With the assassination of JFK as a backdrop, author Lou Berney, who won an Edgar Award for his earlier novel The Long and Faraway Gone, brings together two characters whose paths would normally never have crossed. Frank Guidry is a fixer for mob boss, Carlos Marcello, and living the good life in New Orleans. When Guidry slowly realizes that, in following orders from Marcello, he has inadvertently played a role in setting up the assassination, and that everyone connected to the deed is quickly disappearing, he makes a run for it. He heads to Las Vegas, where another dangerous and unpredictable organized crime boss--who hates Marcello--will hopefully help Guidry disappear before Marcello's top assassin, Barone, catches up to him. Along the way, Guidry stops to help a woman, with her two daughters and an ancient dog, after her car breaks down. After all, what better disguise for a single man on the run than a make-believe family. But before he knows it, Guidry has been beguiled by smart and funny Charlotte Roy and her daughters. Charlotte is also on the run--from an alcoholic, ne'er-do-well husband in Oklahoma. She wants a better life for herself and her daughters and is taking a chance on a distant aunt in California. Guidrey begins to think that maybe they can make their new life together, but can he convince Charlotte and can they get away in time when everyone is looking to cash in on Guidry's demise?

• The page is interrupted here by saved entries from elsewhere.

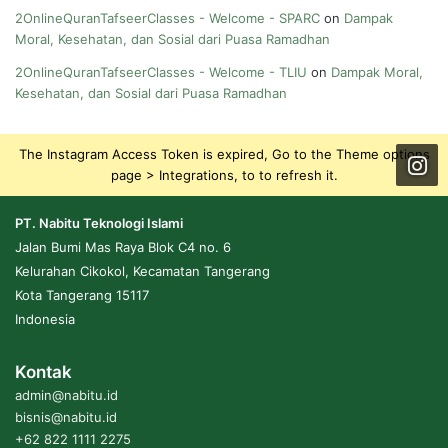
2OnlineQuranTafseerClasses - Welcome - SPARC
on
Dampak
Moral, Kesehatan, dan Sosial dari Puasa Ramadhan
2OnlineQuranTafseerClasses - Welcome - TLIU
on
Dampak Moral,
Kesehatan, dan Sosial dari Puasa Ramadhan
The Instagram Access Token is expired, Go to the Theme options
page > Integrations, to to refresh it.
PT. Nabitu Teknologi Islami
Jalan Bumi Mas Raya Blok C4 no. 6
Kelurahan Cikokol, Kecamatan Tangerang
Kota Tangerang 15117
Indonesia
Kontak
admin@nabitu.id
bisnis@nabitu.id
+62 822 1111 2275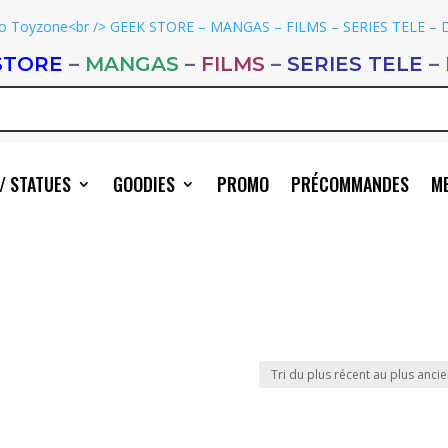
STORE
–
MANGAS
–
FILMS
–
SERIES TELE
–
/ STATUES
GOODIES
PROMO
PRÉCOMMANDES
ME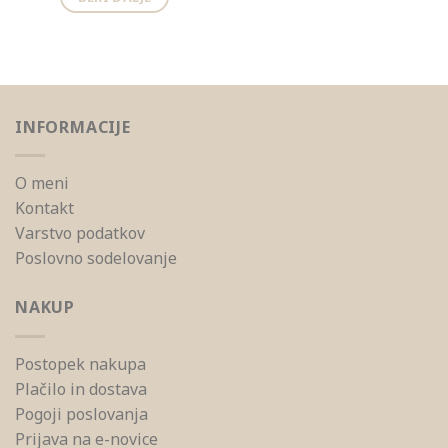
INFORMACIJE
O meni
Kontakt
Varstvo podatkov
Poslovno sodelovanje
NAKUP
Postopek nakupa
Plačilo in dostava
Pogoji poslovanja
Prijava na e-novice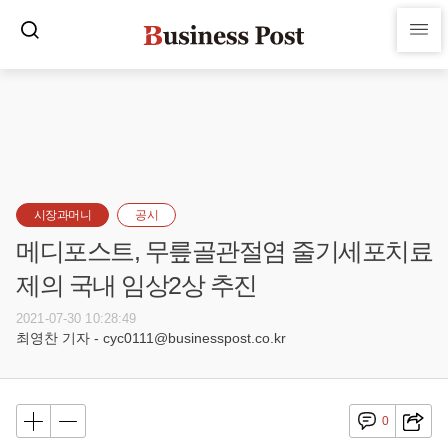
시장과머니
공시
메디포스트, 무릎골관절염 줄기세포치료
제의 국내 임상2상 추진
2021-07-30 10:28:49
최영찬 기자 - cyc0111@businesspost.co.kr
0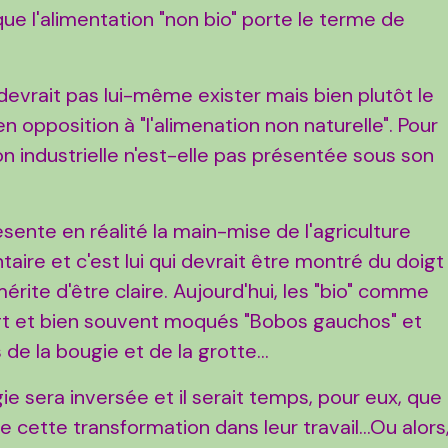
t que l'alimentation "non bio" porte le terme de
 devrait pas lui-même exister mais bien plutôt le
n opposition à "l'alimenation non naturelle". Pour
on industrielle n'est-elle pas présentée sous son
sente en réalité la main-mise de l'agriculture
aire et c'est lui qui devrait être montré du doigt
érite d'être claire. Aujourd'hui, les "bio" comme
gt et bien souvent moqués "Bobos gauchos" et
 de la bougie et de la grotte...
ogie sera inversée et il serait temps, pour eux, que
de cette transformation dans leur travail...Ou alors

Booklist gives this a starred review, calling it "Pitch-perfect fiction...[that] easily reaches across the aisle separating thrillers and literary fiction." Kirkus says the book "Perfectly captures these few weeks at the end of 1963—all that was lost and all that lay tantalizingly and inevitably just beyond the horizon... Berney’s gentle, descriptive writing brilliantly reflects these times of both disillusionment and hope." The Washington Post calls it " both a road novel and a first-rate thriller" as well as "a surprising but credible love story." Their reviewer goes on to say, "Ultimately, the novel stands or falls on Berney’s ability to convince us that an amoral criminal is capable of changing so completely. November Road could easily have descended into sentimental cliches, but — thanks largely to the character of Charlotte — it never does." What do you think?